A couple fine brown horses were hitched to the buggy, which was a nice, well-cared-for vehicle. The woman was nice, too—young and pretty with a wholesome innocence about her.
She didn't have a wedding ring on her finger, he noted. “You sure can, miss. I'll take good care of the critters for you.”
She picked up the Bible and held it in both hands as she said, “Would it be all right if I looked inside, just to assure myself that conditions are suitable? I mean no offense, of course. It's just that I love all of God's creatures so much, even the beasts of burden, and I want to be sure they'll be treated properly.”
Peterson was a little annoyed, but he didn't show it. He smiled and nodded. “Why, sure, that would be fine. Let me give you a hand . . .” He helped her climb down from the buggy and led her inside the barn. It was cooler there, out of the sun.
She kept her Bible clutched in front of her chest, as if to ward off any evil that might come at her.

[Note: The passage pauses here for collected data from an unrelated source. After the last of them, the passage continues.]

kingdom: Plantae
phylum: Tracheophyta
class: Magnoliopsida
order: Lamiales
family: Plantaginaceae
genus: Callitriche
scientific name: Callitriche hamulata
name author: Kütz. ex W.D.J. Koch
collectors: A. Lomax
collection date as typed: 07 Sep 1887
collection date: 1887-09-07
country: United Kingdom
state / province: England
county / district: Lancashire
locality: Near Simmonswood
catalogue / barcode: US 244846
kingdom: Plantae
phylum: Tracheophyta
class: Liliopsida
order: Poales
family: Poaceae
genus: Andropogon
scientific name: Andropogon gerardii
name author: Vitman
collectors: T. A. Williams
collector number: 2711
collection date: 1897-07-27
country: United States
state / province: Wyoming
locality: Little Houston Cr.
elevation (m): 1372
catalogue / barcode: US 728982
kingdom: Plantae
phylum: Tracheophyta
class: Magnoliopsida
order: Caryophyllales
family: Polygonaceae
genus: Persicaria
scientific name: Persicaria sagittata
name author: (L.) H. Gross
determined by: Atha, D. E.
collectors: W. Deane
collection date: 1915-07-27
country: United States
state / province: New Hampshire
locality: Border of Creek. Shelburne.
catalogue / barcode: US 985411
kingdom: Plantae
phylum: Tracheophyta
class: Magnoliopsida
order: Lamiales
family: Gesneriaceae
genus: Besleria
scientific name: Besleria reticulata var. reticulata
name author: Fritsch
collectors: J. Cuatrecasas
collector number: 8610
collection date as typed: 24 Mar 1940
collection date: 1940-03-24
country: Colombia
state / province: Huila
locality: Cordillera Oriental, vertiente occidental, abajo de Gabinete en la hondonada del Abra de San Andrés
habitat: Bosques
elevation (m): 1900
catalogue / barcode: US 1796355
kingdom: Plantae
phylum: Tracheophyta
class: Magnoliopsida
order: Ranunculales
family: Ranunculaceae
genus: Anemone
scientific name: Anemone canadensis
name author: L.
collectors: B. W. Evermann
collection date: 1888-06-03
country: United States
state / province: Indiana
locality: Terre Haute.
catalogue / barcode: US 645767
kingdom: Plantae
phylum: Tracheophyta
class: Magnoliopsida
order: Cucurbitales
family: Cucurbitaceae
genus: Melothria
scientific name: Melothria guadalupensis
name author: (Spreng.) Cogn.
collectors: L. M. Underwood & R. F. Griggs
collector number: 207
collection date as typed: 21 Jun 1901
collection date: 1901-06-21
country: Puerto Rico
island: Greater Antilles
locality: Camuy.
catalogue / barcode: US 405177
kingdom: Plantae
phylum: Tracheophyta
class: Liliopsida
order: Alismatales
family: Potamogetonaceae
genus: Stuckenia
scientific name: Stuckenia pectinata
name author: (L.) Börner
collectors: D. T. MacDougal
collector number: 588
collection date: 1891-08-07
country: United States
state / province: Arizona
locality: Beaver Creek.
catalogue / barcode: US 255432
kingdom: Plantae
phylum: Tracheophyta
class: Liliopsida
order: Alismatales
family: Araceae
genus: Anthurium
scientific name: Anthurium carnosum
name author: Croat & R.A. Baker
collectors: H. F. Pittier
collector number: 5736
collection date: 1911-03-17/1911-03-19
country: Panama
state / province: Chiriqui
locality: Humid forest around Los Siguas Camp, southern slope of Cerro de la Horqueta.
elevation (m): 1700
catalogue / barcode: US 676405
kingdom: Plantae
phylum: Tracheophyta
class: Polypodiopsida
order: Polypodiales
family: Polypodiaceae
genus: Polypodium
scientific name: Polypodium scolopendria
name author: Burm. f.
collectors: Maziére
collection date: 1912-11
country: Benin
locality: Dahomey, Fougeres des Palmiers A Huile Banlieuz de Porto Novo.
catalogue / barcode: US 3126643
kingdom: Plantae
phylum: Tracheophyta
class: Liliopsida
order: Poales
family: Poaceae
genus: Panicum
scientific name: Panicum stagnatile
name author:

“This is the finest livery stable between Laramie and Rock Springs, if I do say so myself,” he told her.
“I do believe you're right, Mister . . . ?”
“Peterson, ma'am. Joe Peterson.”
She paused in front of the two most recently occupied stalls, the ones that held the horses brought in by Jensen. “These animals look like they're quite happy,” she commented.
“Like I said, I take good care of the animals stabled here.” Peterson gave in to the curiosity he felt and asked, “Ma'am, are you some sort of, I don't know, missionary? I couldn't help but notice that you're carryin' a Bible.”
“That's right, Mr. Peterson,” she said, giving him another of those dazzling smiles. “A missionary is exactly what I am. I've come to spread the good news to Rattlesnake Wells. You can call me Sister Delia.”